→ Work to be completed:
Each line below is to be copied out exactly, and none may be omitted.

→ Material provided:
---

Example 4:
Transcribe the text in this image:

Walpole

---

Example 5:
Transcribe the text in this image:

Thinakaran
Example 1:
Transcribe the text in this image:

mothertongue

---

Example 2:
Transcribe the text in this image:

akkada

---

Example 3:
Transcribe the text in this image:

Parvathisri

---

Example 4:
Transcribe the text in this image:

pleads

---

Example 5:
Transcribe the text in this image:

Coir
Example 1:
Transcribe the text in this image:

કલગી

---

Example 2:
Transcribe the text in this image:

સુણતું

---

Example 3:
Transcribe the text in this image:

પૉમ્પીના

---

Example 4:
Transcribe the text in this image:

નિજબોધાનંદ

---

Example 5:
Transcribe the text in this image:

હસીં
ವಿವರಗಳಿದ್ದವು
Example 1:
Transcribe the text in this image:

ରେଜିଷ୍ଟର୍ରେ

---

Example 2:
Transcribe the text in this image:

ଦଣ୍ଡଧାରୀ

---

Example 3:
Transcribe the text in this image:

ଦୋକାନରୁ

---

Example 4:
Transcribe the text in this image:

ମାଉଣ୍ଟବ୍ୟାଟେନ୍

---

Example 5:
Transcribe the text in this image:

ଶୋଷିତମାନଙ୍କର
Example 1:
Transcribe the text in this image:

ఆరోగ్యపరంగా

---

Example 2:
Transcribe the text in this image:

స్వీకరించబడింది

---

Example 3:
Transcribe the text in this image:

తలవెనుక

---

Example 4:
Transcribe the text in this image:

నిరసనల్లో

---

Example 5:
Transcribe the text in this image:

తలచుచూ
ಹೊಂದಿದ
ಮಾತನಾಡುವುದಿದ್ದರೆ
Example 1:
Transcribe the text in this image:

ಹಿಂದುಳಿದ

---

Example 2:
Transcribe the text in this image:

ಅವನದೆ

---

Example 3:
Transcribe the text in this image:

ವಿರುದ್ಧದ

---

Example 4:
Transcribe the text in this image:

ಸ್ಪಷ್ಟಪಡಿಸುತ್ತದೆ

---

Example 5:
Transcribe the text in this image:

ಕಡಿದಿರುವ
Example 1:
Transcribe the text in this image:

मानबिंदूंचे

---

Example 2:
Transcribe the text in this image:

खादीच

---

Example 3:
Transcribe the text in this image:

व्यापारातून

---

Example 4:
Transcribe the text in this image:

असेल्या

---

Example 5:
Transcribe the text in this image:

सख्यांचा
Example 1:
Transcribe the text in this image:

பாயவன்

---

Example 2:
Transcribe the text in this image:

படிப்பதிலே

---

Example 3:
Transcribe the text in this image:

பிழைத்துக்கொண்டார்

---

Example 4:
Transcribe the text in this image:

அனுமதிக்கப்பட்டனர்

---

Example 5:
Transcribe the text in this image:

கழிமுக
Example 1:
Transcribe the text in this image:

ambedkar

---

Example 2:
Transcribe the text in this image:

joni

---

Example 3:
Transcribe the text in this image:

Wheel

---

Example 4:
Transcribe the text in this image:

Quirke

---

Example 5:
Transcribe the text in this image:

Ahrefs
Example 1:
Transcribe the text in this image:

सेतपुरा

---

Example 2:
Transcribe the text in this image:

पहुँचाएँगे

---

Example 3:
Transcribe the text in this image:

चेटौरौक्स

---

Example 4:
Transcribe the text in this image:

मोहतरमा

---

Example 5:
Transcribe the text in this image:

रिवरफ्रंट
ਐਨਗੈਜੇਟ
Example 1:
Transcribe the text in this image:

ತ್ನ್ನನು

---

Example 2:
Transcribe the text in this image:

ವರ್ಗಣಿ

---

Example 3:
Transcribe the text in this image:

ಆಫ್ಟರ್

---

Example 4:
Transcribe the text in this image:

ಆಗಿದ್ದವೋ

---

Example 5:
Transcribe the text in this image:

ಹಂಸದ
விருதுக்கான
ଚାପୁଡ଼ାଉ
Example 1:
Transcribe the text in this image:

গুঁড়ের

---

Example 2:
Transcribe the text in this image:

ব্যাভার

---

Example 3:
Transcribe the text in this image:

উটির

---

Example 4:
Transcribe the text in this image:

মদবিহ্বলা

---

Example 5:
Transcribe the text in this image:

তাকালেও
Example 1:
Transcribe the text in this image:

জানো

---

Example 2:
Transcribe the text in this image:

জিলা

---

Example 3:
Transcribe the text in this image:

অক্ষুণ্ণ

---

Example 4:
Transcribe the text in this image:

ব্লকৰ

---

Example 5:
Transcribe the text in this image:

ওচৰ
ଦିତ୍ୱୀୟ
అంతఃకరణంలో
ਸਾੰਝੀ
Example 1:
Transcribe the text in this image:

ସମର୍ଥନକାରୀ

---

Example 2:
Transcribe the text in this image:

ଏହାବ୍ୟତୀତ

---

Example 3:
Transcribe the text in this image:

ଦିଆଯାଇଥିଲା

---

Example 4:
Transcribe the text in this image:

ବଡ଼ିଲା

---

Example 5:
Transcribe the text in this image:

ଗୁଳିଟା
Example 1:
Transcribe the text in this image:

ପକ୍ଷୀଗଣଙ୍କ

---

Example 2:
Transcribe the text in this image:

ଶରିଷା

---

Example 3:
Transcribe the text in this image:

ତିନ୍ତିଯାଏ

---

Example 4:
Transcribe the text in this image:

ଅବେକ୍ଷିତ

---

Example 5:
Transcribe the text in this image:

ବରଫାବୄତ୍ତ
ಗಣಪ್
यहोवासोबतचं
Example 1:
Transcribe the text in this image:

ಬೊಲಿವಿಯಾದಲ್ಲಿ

→ Result:
---

Example 4:
Transcribe the text in this image:

Walpole

---

Example 5:
Transcribe the text in this image:

Thinakaran
Example 1:
Transcribe the text in this image:

mothertongue

---

Example 2:
Transcribe the text in this image:

akkada

---

Example 3:
Transcribe the text in this image:

Parvathisri

---

Example 4:
Transcribe the text in this image:

pleads

---

Example 5:
Transcribe the text in this image:

Coir
Example 1:
Transcribe the text in this image:

કલગી

---

Example 2:
Transcribe the text in this image:

સુણતું

---

Example 3:
Transcribe the text in this image:

પૉમ્પીના

---

Example 4:
Transcribe the text in this image:

નિજબોધાનંદ

---

Example 5:
Transcribe the text in this image:

હસીં
ವಿವರಗಳಿದ್ದವು
Example 1:
Transcribe the text in this image:

ରେଜିଷ୍ଟର୍ରେ

---

Example 2:
Transcribe the text in this image:

ଦଣ୍ଡଧାରୀ

---

Example 3:
Transcribe the text in this image:

ଦୋକାନରୁ

---

Example 4:
Transcribe the text in this image:

ମାଉଣ୍ଟବ୍ୟାଟେନ୍

---

Example 5:
Transcribe the text in this image:

ଶୋଷିତମାନଙ୍କର
Example 1:
Transcribe the text in this image:

ఆరోగ్యపరంగా

---

Example 2:
Transcribe the text in this image:

స్వీకరించబడింది

---

Example 3:
Transcribe the text in this image:

తలవెనుక

---

Example 4:
Transcribe the text in this image:

నిరసనల్లో

---

Example 5:
Transcribe the text in this image:

తలచుచూ
ಹೊಂದಿದ
ಮಾತನಾಡುವುದಿದ್ದರೆ
Example 1:
Transcribe the text in this image:

ಹಿಂದುಳಿದ

---

Example 2:
Transcribe the text in this image:

ಅವನದೆ

---

Example 3:
Transcribe the text in this image:

ವಿರುದ್ಧದ

---

Example 4:
Transcribe the text in this image:

ಸ್ಪಷ್ಟಪಡಿಸುತ್ತದೆ

---

Example 5:
Transcribe the text in this image:

ಕಡಿದಿರುವ
Example 1:
Transcribe the text in this image:

मानबिंदूंचे

---

Example 2:
Transcribe the text in this image:

खादीच

---

Example 3:
Transcribe the text in this image:

व्यापारातून

---

Example 4:
Transcribe the text in this image:

असेल्या

---

Example 5:
Transcribe the text in this image:

सख्यांचा
Example 1:
Transcribe the text in this image:

பாயவன்

---

Example 2:
Transcribe the text in this image:

படிப்பதிலே

---

Example 3:
Transcribe the text in this image:

பிழைத்துக்கொண்டார்

---

Example 4:
Transcribe the text in this image:

அனுமதிக்கப்பட்டனர்

---

Example 5:
Transcribe the text in this image:

கழிமுக
Example 1:
Transcribe the text in this image:

ambedkar

---

Example 2:
Transcribe the text in this image:

joni

---

Example 3:
Transcribe the text in this image:

Wheel

---

Example 4:
Transcribe the text in this image:

Quirke

---

Example 5:
Transcribe the text in this image:

Ahrefs
Example 1:
Transcribe the text in this image:

सेतपुरा

---

Example 2:
Transcribe the text in this image:

पहुँचाएँगे

---

Example 3:
Transcribe the text in this image:

चेटौरौक्स

---

Example 4:
Transcribe the text in this image:

मोहतरमा

---

Example 5:
Transcribe the text in this image:

रिवरफ्रंट
ਐਨਗੈਜੇਟ
Example 1:
Transcribe the text in this image:

ತ್ನ್ನನು

---

Example 2:
Transcribe the text in this image:

ವರ್ಗಣಿ

---

Example 3:
Transcribe the text in this image:

ಆಫ್ಟರ್

---

Example 4:
Transcribe the text in this image:

ಆಗಿದ್ದವೋ

---

Example 5:
Transcribe the text in this image:

ಹಂಸದ
விருதுக்கான
ଚାପୁଡ଼ାଉ
Example 1:
Transcribe the text in this image:

গুঁড়ের

---

Example 2:
Transcribe the text in this image:

ব্যাভার

---

Example 3:
Transcribe the text in this image:

উটির

---

Example 4:
Transcribe the text in this image:

মদবিহ্বলা

---

Example 5:
Transcribe the text in this image:

তাকালেও
Example 1:
Transcribe the text in this image:

জানো

---

Example 2:
Transcribe the text in this image:

জিলা

---

Example 3:
Transcribe the text in this image:

অক্ষুণ্ণ

---

Example 4:
Transcribe the text in this image:

ব্লকৰ

---

Example 5:
Transcribe the text in this image:

ওচৰ
ଦିତ୍ୱୀୟ
అంతఃకరణంలో
ਸਾੰਝੀ
Example 1:
Transcribe the text in this image:

ସମର୍ଥନକାରୀ

---

Example 2:
Transcribe the text in this image:

ଏହାବ୍ୟତୀତ

---

Example 3:
Transcribe the text in this image:

ଦିଆଯାଇଥିଲା

---

Example 4:
Transcribe the text in this image:

ବଡ଼ିଲା

---

Example 5:
Transcribe the text in this image:

ଗୁଳିଟା
Example 1:
Transcribe the text in this image:

ପକ୍ଷୀଗଣଙ୍କ

---

Example 2:
Transcribe the text in this image:

ଶରିଷା

---

Example 3:
Transcribe the text in this image:

ତିନ୍ତିଯାଏ

---

Example 4:
Transcribe the text in this image:

ଅବେକ୍ଷିତ

---

Example 5:
Transcribe the text in this image:

ବରଫାବୄତ୍ତ
ಗಣಪ್
यहोवासोबतचं
Example 1:
Transcribe the text in this image:

ಬೊಲಿವಿಯಾದಲ್ಲಿ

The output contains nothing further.